L'indemnisation des dommages résultant d'accidents de la route est une matière complexe et fréquente en droit civil. Les litiges impliquent souvent les conducteurs, les compagnies d'assurance et les propriétaires de véhicules, ce qui rend les questions procédurales cruciales. L'ordonnance n° 16602 du 20 juin 2025 de la Cour de cassation, présidée par le Dr L. Rubino et dont le rapporteur est le Dr S. G. Guizzi, apporte une clarification fondamentale sur un aspect spécifique : la nécessité de la participation au procès du propriétaire du véhicule endommagé dans l'action directe contre l'assureur du responsable.
L'article 102 du Code de procédure civile dispose que, si la décision ne peut être rendue qu'à l'égard de plusieurs parties, celles-ci doivent agir ou être appelées dans le même procès. L'objectif est de garantir que le jugement soit "utiliter data", c'est-à-dire qu'il produise des effets utiles et ne soit pas vain. Dans le cas examiné par la Cour de cassation, qui opposait S. P. et G., la question était de savoir si le propriétaire du véhicule conduit par la victime devait être nécessairement impliqué dans l'action en indemnisation intentée par la victime directement contre l'assureur du responsable.
Dans le procès en indemnisation du dommage intenté par la victime d'un accident de la route contre l'assureur du responsable, le propriétaire du véhicule conduit par la victime n'est pas un litisconsort nécessaire, car la circonstance que le propriétaire puisse, en raison d'une responsabilité partagée du conducteur, "rétrograder" dans la classe de risque d'assurance, et être ainsi appelé, à l'avenir, à payer une prime plus élevée, n'intègre pas le cas de figure auquel l'art. 102 c.p.c. donne de l'importance, dont le but est d'assurer, du point de vue de celui qui agit en justice, que le jugement soit "utiliter data".
La Cour suprême, par son ordonnance n° 16602/2025, a rejeté la thèse selon laquelle le propriétaire du véhicule conduit par la victime serait un litisconsort nécessaire.

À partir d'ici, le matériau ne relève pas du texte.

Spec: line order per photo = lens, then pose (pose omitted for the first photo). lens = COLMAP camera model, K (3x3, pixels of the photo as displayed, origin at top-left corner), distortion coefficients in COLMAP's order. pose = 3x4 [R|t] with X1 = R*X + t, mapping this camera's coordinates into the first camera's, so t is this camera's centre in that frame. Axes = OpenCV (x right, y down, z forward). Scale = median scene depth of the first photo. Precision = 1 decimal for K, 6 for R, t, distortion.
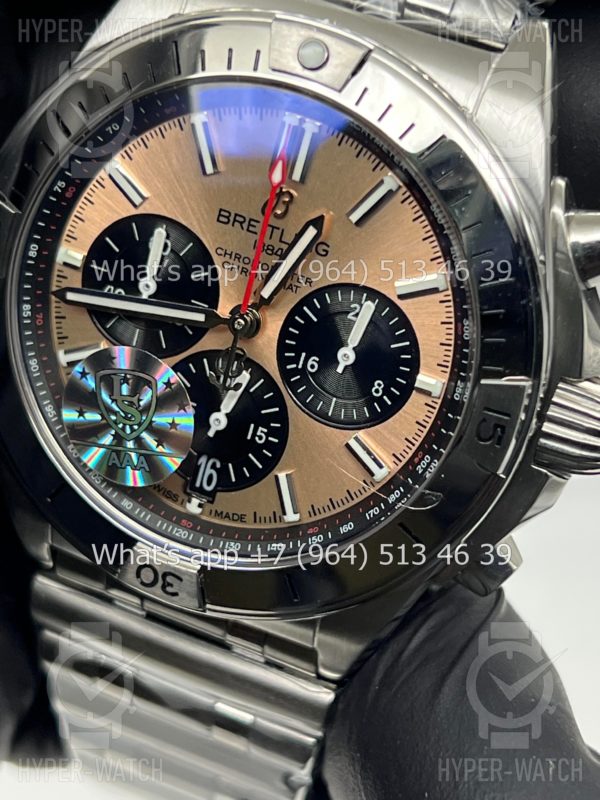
lens RADIAL K [[1893.1, 0, 300.0], [0, 1893.1, 400.0], [0, 0, 1]] dist [0.238165, 0.131796]
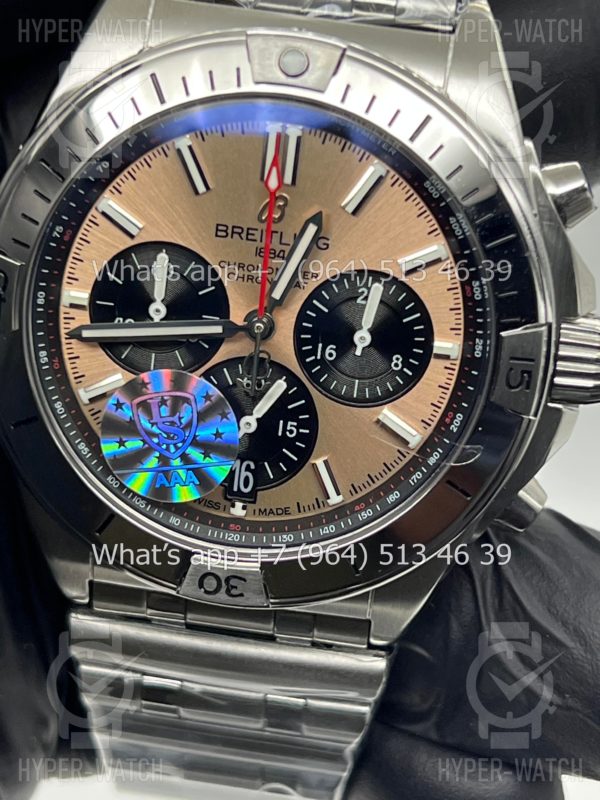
lens RADIAL K [[1893.1, 0, 300.0], [0, 1893.1, 400.0], [0, 0, 1]] dist [0.238165, 0.131796]
pose [[0.962300, -0.197925, 0.186560, -0.211783], [0.200258, 0.979722, 0.006449, -0.003166], [-0.184053, 0.031154, 0.982422, -0.034531]]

La motivation repose sur une interprétation rigoureuse de l'article 102 du c.p.c. Bien que le propriétaire puisse subir un préjudice économique futur, lié à la rétrogradation dans la classe de risque d'assurance et à une augmentation de la prime, cette conséquence indirecte potentielle n'est pas suffisante pour constituer la nécessité de sa participation au procès.

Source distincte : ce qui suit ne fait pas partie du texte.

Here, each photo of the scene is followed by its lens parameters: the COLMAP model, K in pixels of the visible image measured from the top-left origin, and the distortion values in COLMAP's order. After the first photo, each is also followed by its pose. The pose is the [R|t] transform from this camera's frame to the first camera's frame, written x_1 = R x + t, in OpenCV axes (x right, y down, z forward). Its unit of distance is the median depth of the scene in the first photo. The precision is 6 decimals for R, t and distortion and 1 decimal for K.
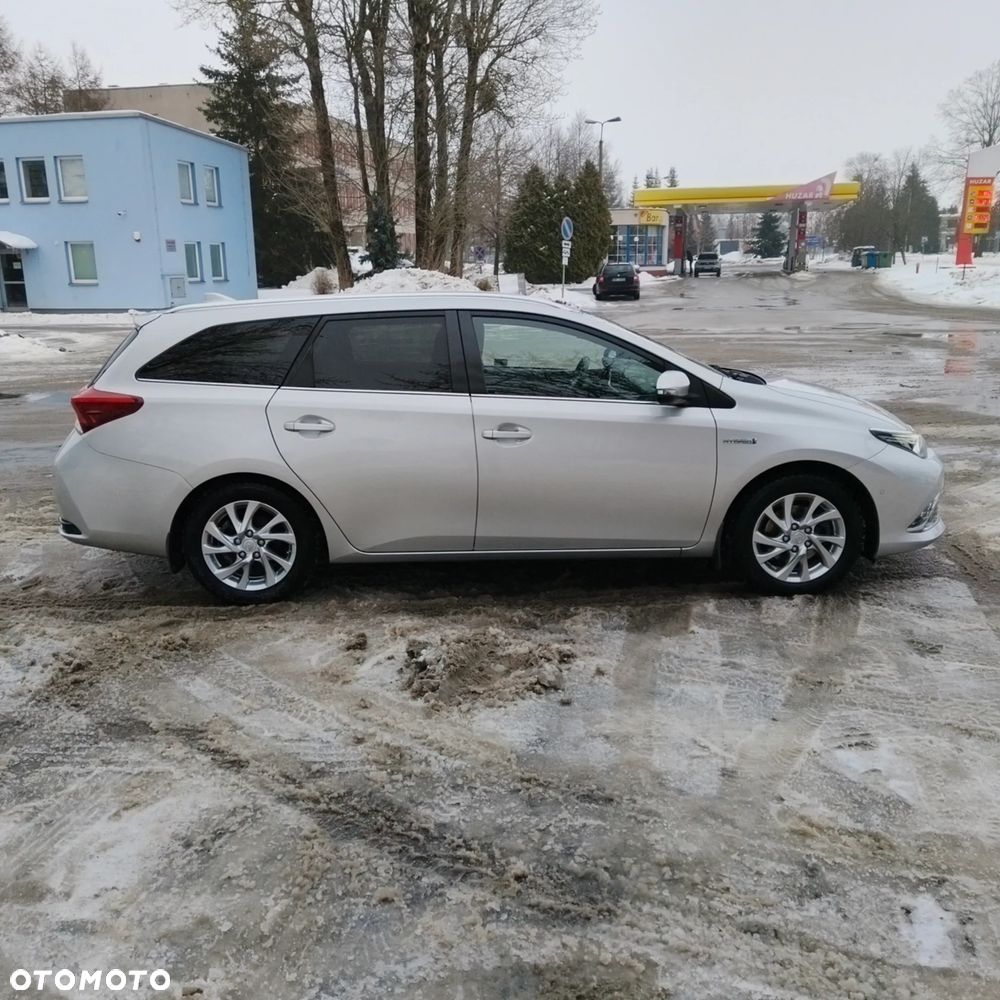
lens RADIAL K [[947.6, 0, 500.0], [0, 947.6, 500.0], [0, 0, 1]] dist [0.010202, 0.013531]
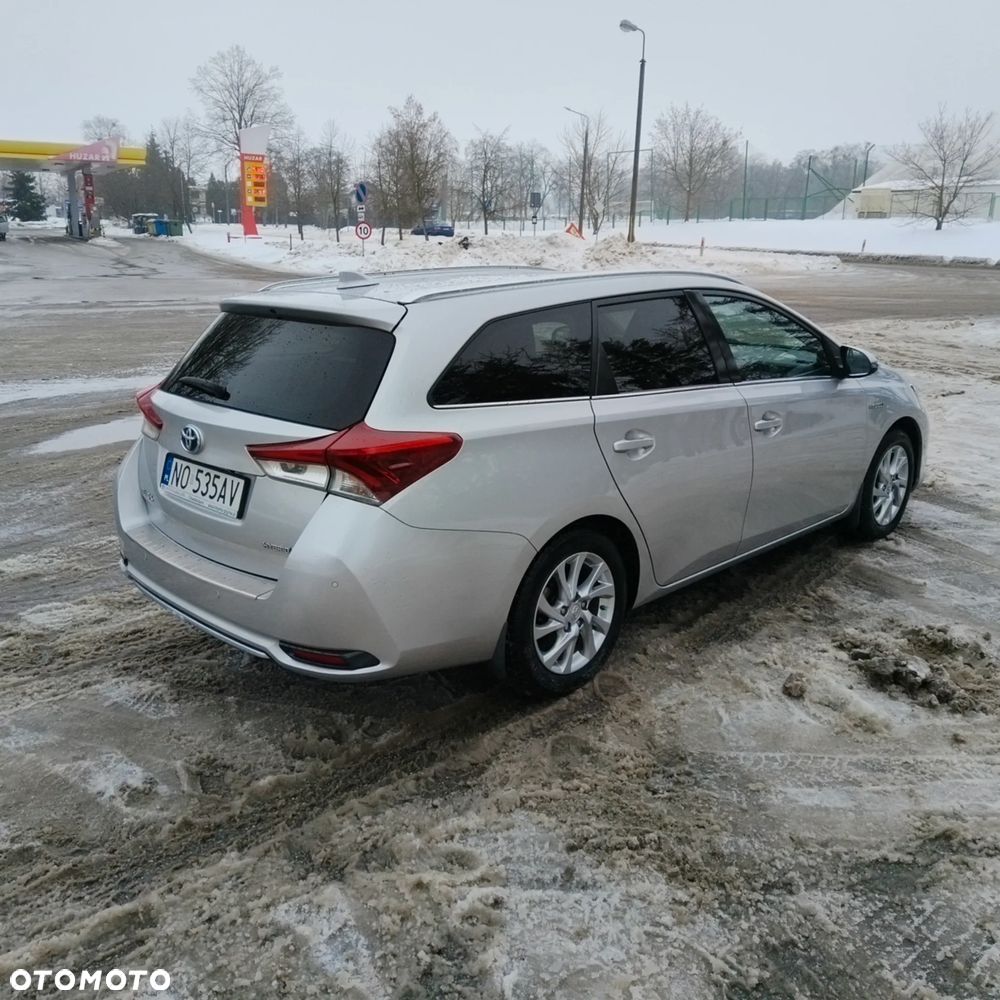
lens RADIAL K [[926.5, 0, 511.5], [0, 926.5, 497.4], [0, 0, 1]] dist [0.016044, -0.004223]
pose [[0.719303, -0.166695, 0.674400, -0.766634], [0.142765, 0.985534, 0.091329, -0.113508], [-0.679868, 0.030587, 0.732696, 0.492049]]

Le cœur de la question réside dans le principe de la "utiliter data" du jugement. La décision sur la responsabilité et sur le montant de l'indemnisation peut être pleinement rendue entre la victime et l'assureur du responsable, sans que la présence du propriétaire du véhicule endommagé soit indispensable. La variation potentielle de la classe de risque est une conséquence économique réfléchie, non directement liée au rapport juridique déduit en justice. Cette orientation est conforme aux décisions antérieures, y compris l'arrêt des Sections Unies n° 25454 de 2013, qui ont défini les limites du litisconsortium nécessaire, en se concentrant sur l'utilité du jugement pour celui qui le demande.
Cette décision a des répercussions significatives pour ceux qui sont confrontés à un procès en indemnisation des dommages causés par un accident de la route :
L'ordonnance n° 16602 de 2025 de la Cour de cassation consolide les principes du litisconsortium nécessaire dans le contentieux routier. En réaffirmant que les conséquences indirectes et purement économiques ne justifient pas la participation nécessaire d'une partie, la Cour suprême promeut l'efficacité procédurale. Cette orientation garantit que l'action de la victime puisse progresser rapidement, en se concentrant sur l'obtention d'un jugement "utile" à son objectif, sans alourdissements inutiles. Une confirmation précieuse qui simplifie l'approche stratégique dans ces procédures délicates.